Telehealth in rural communities is not a new concept. In fact, this cutting edge technology has actually been around for many years. But, as more and more rural hospitals look for ways to enhance the patient experience, while balancing declining reimbursements, telemedicine has become a popular go-to care delivery tool because of its versatility.
Recently, Cox Barton County Hospital partnered with Bryan Health, a premier provider of telemedicine services, for its hospitalist program for evening and weekend hours coverage. The new technology at the hospital allows doctors to see, hear and speak with patients and their family members, and perform clinical examinations, via a monitor with the bedside assistance of nursing staff.
While hospitalists (inpatient physicians) have always been present at the hospital during daytime hours – just as they will continue to be – hospitalists have not been physically at the hospital during evening and overnight hours. The exception to this is in the ER, where an in-person physician is present 24 hours a day, seven days a week.

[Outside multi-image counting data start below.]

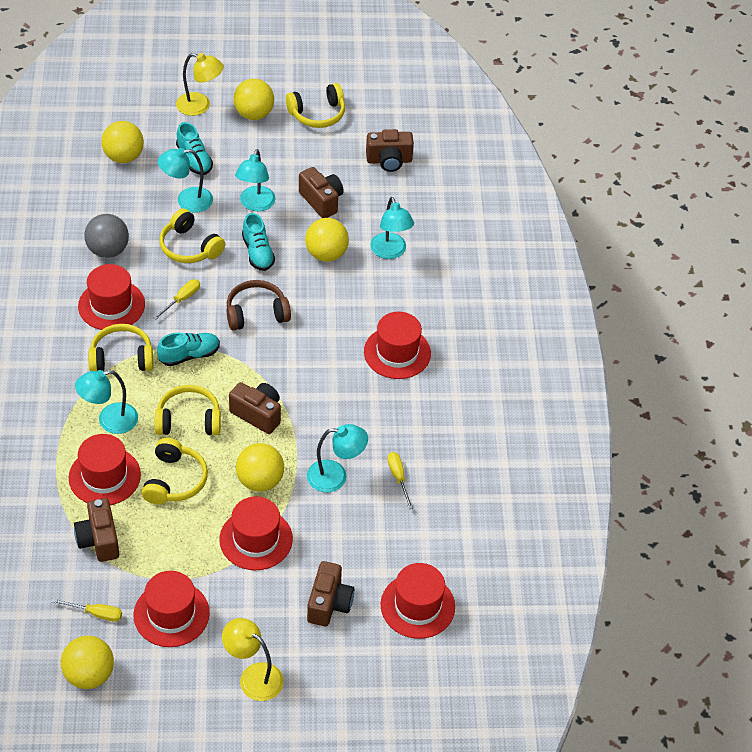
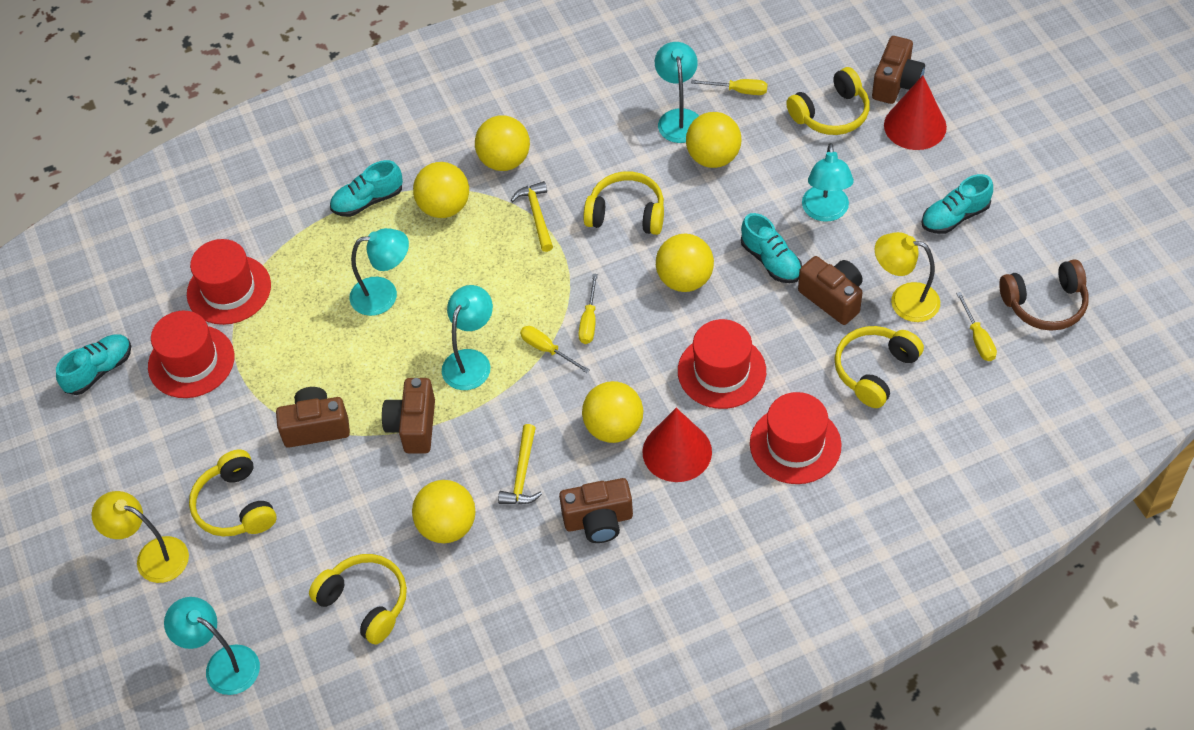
grey ball: 1 -> 0
red cone: 0 -> 2
red hat: 6 -> 4
turquoise shoe: 3 -> 4
yellow ball: 5 -> 6
yellow hammer: 0 -> 2
yellow screwdriver: 3 -> 4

During the daytime, inpatients at Cox Barton County are seen in person by Dr. John Yannucci and Kortni Snook, nurse practitioner.
Snook, who has been a provider for seven years, collaborates care of the patient with hospitalists at Cox South in Springfield. “Our patients have had really good things to say about our telehealth hospitalist program—I’m looking forward to expanding this program so we can keep more and more patients close to home,” she says.

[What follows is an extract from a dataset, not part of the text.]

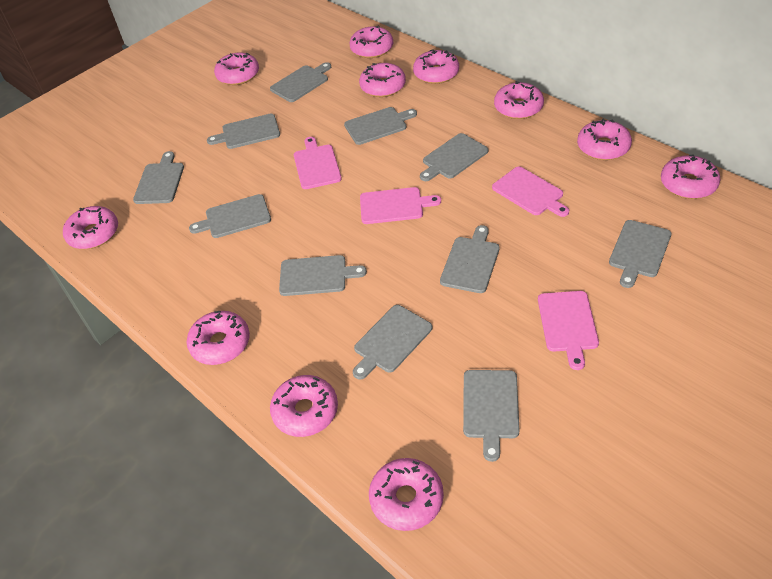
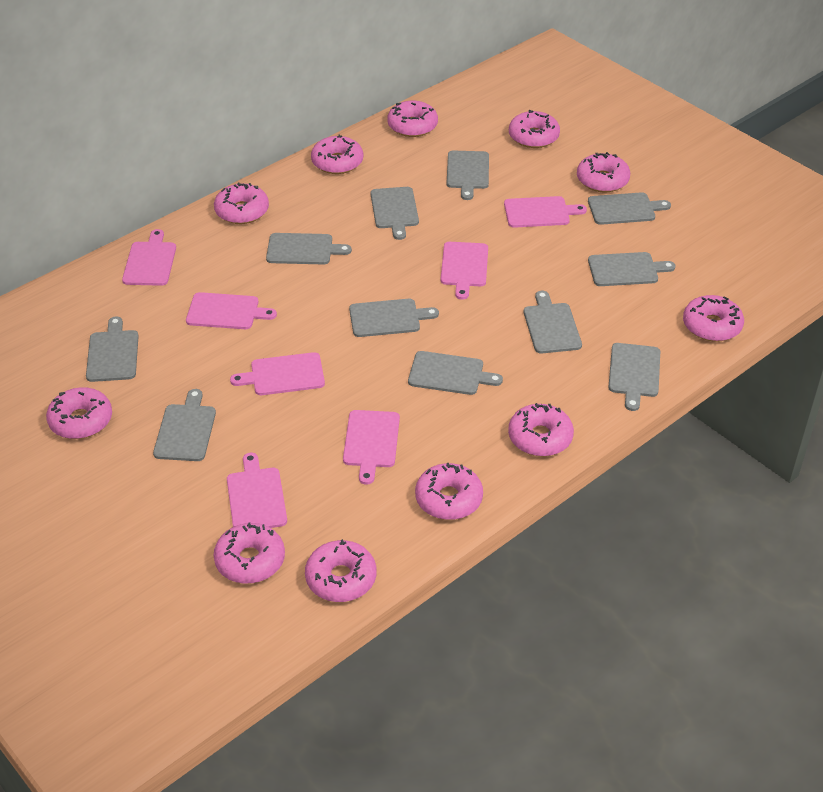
pink cutting board: 4 -> 7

One of those patients is Steven James of Lamar, who is the first patient admitted to Cox Barton County Hospital via the telemedicine hospitalist program. He says he didn’t quite know what to expect when he first heard about telehealth from the nursing staff, but he quickly became a “big fan” of this new service.

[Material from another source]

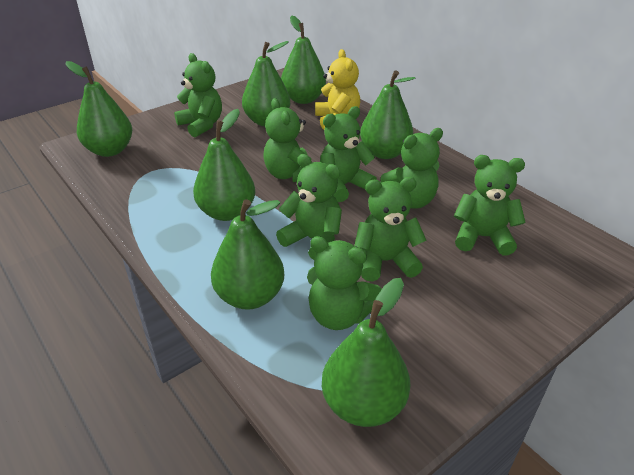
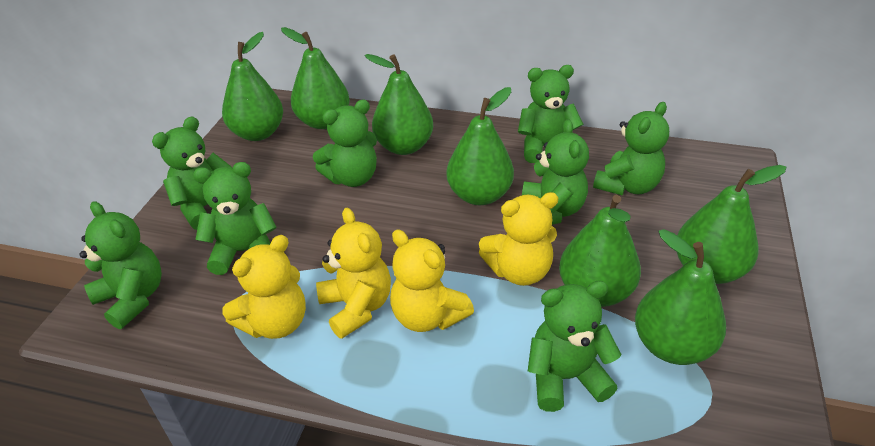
yellow teddy bear: 1 -> 4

“The physician who came over the monitor to examine me was very personable—it’s like he was right at my bedside,” said James. “I just couldn’t believe what he was telling me that he could see and hear during the admission process—I was thoroughly impressed and still kind of in ‘awe’ of the whole experience.”
For James, who is first one to admit to being a little hard-headed and wishes now he wouldn’t have waited so long to visit the ER, said he’s excited to tell all of his friends about the new telehealth hospitalist program. “Years ago, a stroke changed my outlook on life,” he said. “I’m more soft-hearted now, but I tell you, the genuine concern and care I have received by the staff here at the hospital has been amazing—it has just been a wonderful patient experience.”